Professor Thomas P. Gallanis is a prize-winning legal historian and an expert on trust, probate, and fiduciary law. He teaches and writes in the fields of trusts and estates, estate and gift taxation, property, and English and European legal history. His scholarship has appeared in leading scholarly journals, such as the Cambridge Law Journal and the University of Chicago Law Review. Prior to teaching at Iowa, he was the Julius E. Davis Professor of Law and Associate Dean for Research and Faculty Development at the University of Minnesota.

He received a B.A. summa cum laude with distinction in history from Yale University, a J.D. from the University of Chicago Law School, where he held a Bradley Fellowship in Legal History, and an LL.M. with first class honors in legal history and comparative law and a Ph.D. in legal history from Cambridge University. At Cambridge, he was a Benefactors’ Scholar of St. John’s College and was awarded the Hamson prize in comparative law, the Mansergh prize in history, and the Wright and Hughes prizes for academic excellence.

He has held a year-long Mellon Fellowship in Historical Studies at the Institute for Advanced Study, Princeton. He has served as the Herbert Smith visiting professor in the law faculty of Cambridge University and as the Mason Ladd Distinguished Visiting Professor of Law at the University of Iowa.

He is active in the field of trusts and estates and is a Fellow of the American College of Trust and Estate Counsel. He is the author of Family Property Law: Cases and Materials on Wills, Trusts, and Estates (Foundation Press, 5th ed. 2011), one of the principal American casebooks in the field. He was invited to give the 2010 Shirley A. Webster Lecture in Wealth Transfer Law. His lecture, on “The New Direction of American Trust Law,” has been published by the Iowa Law Review.

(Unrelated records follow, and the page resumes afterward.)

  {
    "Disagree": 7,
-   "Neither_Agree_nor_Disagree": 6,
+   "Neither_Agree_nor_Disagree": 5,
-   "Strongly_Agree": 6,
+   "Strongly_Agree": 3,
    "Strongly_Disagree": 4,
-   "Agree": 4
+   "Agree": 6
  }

He is an active participant in trusts and estates law reform. Elected to the American Law Institute, he serves as Associate Reporter for the Restatement (Third) of Trusts, as an adviser to the ALI Principles of the Law of Nonprofit Organizations, and as a member of the consultative group for the Restatement (Third) of Property: Wills and Other Donative Transfers. Within the Uniform Law Commission, he is the associate executive director of the Joint Editorial Board for Uniform Trust and Estate Acts, which is the official oversight body for all uniform law activity pertaining to trusts and estates. He is currently serving as the reporter (principal drafter) for a proposed Uniform Act on Powers of Appointment, and previously served as the reporter for the Uniform Real Property Transfer on Death Act, approved in 2009. He is also the co-chair of the Trust and Estate Uniform Laws Committee within the ABA Section on Real Property, Trust and Estate Law and an associate articles editor of the Section’s publication, Probate & Property. He is a past Chair of the Section on Trusts and Estates of the Association of American Law Schools. Before graduate study at Cambridge, he practiced with the trusts and estates group at Mayer, Brown & Platt (now Mayer Brown LLP) in Chicago and clerked for Judge David A. Nelson on the U.S. Court of Appeals for the Sixth Circuit.

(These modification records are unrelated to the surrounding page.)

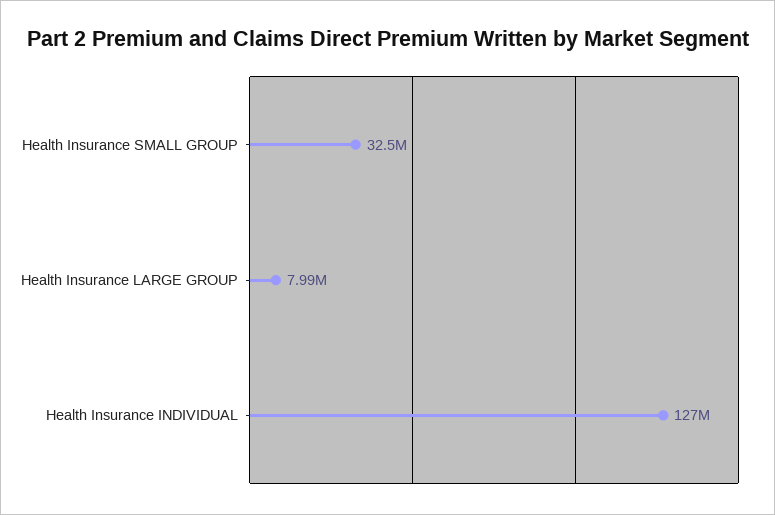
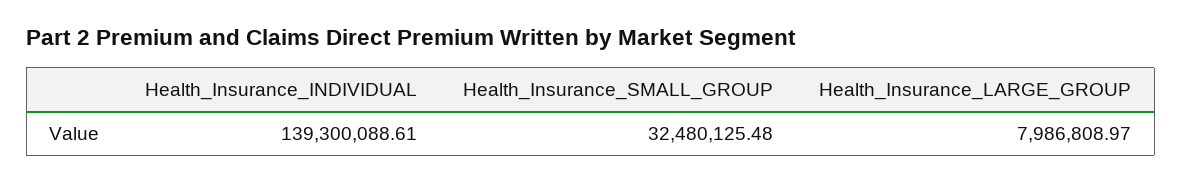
  {
    "Health Insurance SMALL GROUP": 32480125.48,
    "Health Insurance LARGE GROUP": 7986808.97,
-   "Health Insurance INDIVIDUAL": 127000000
+   "Health Insurance INDIVIDUAL": 139300088.61
  }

He serves as a consultant and expert in litigation and planning matters concerning wills, trusts, estates, and fiduciary administration.

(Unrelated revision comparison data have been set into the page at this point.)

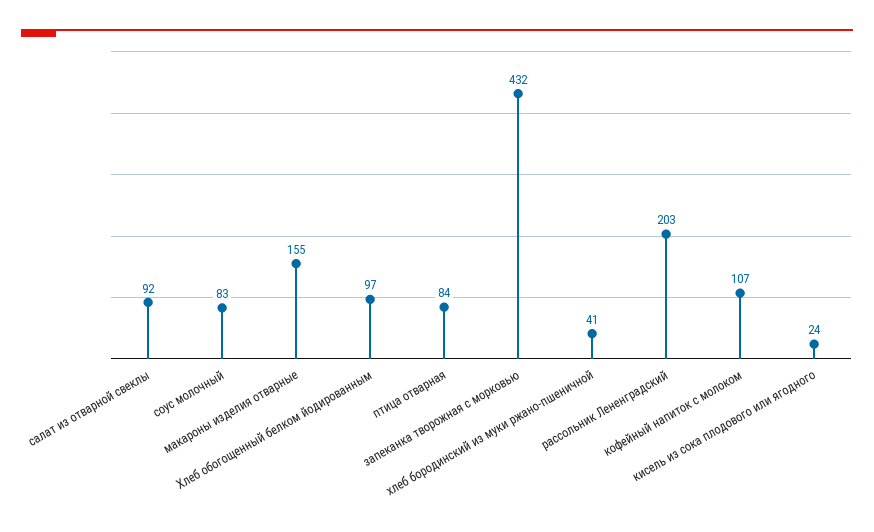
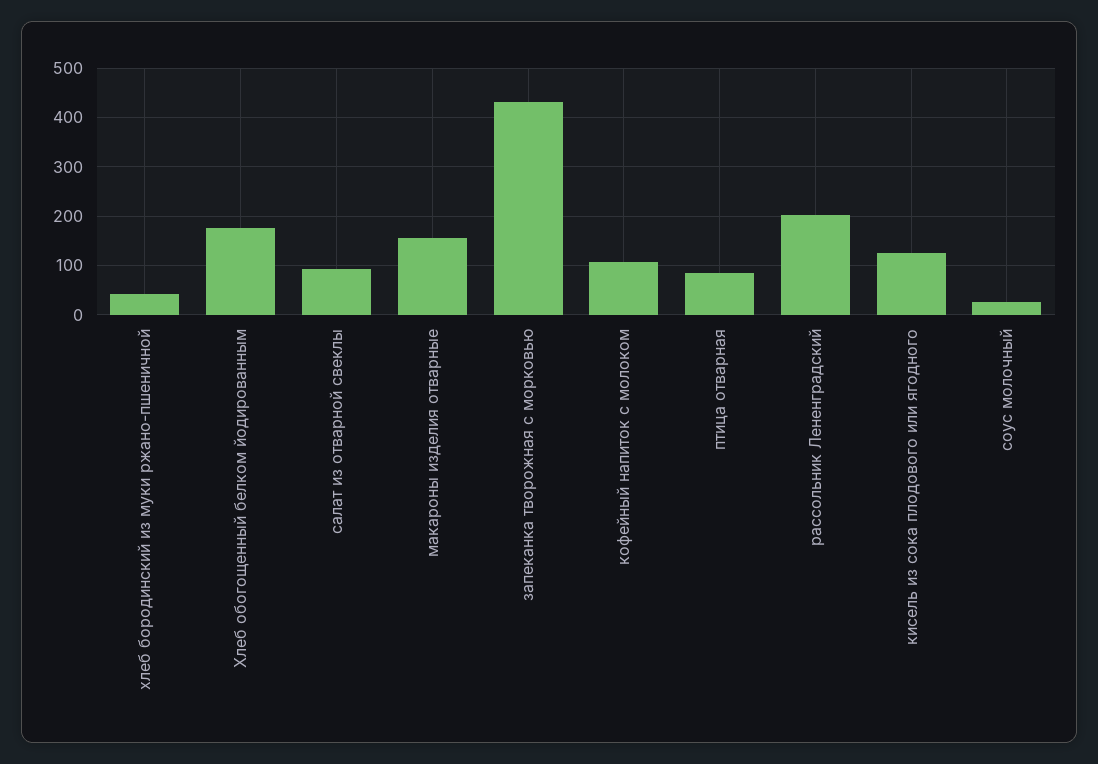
  {
    "салат из отварной свеклы": 92,
-   "соус молочный": 83,
+   "соус молочный": 20,
    "макароны изделия отварные": 155,
-   "Хлеб обогощенный белком йодированным": 97,
+   "Хлеб обогощенный белком йодированным": 180,
    "птица отварная": 84,
    "запеканка творожная с морковью": 432,
    "хлеб бородинский из муки ржано-пшеничной": 41,
    "рассольник Лененградский": 203,
    "кофейный напиток с молоком": 107,
-   "кисель из сока плодового или ягодного": 24
+   "кисель из сока плодового или ягодного": 120
  }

He is also active as a legal historian, specializing in the history of English law. He was awarded the Selden Society’s David Yale Prize for his scholarly article on the rise of modern evidence law, which was judged “a distinguished contribution to the history of the laws and legal institutions of England and Wales.” He delivered the 2011 Donald W. Sutherland Lecture, on “The Evolution of the Common Law.” He has served as the Secretary of the American Society for Legal History and currently chairs the Society’s Finance Committee. He is a member of the editorial boards of the two leading journals in the field, Law and History Review (in the U.S.) and the Journal of Legal History (in England), and has been a reviewer for Oxford University Press and Cambridge University Press. At the University of Iowa, he organizes the interdisciplinary Program in Law and History.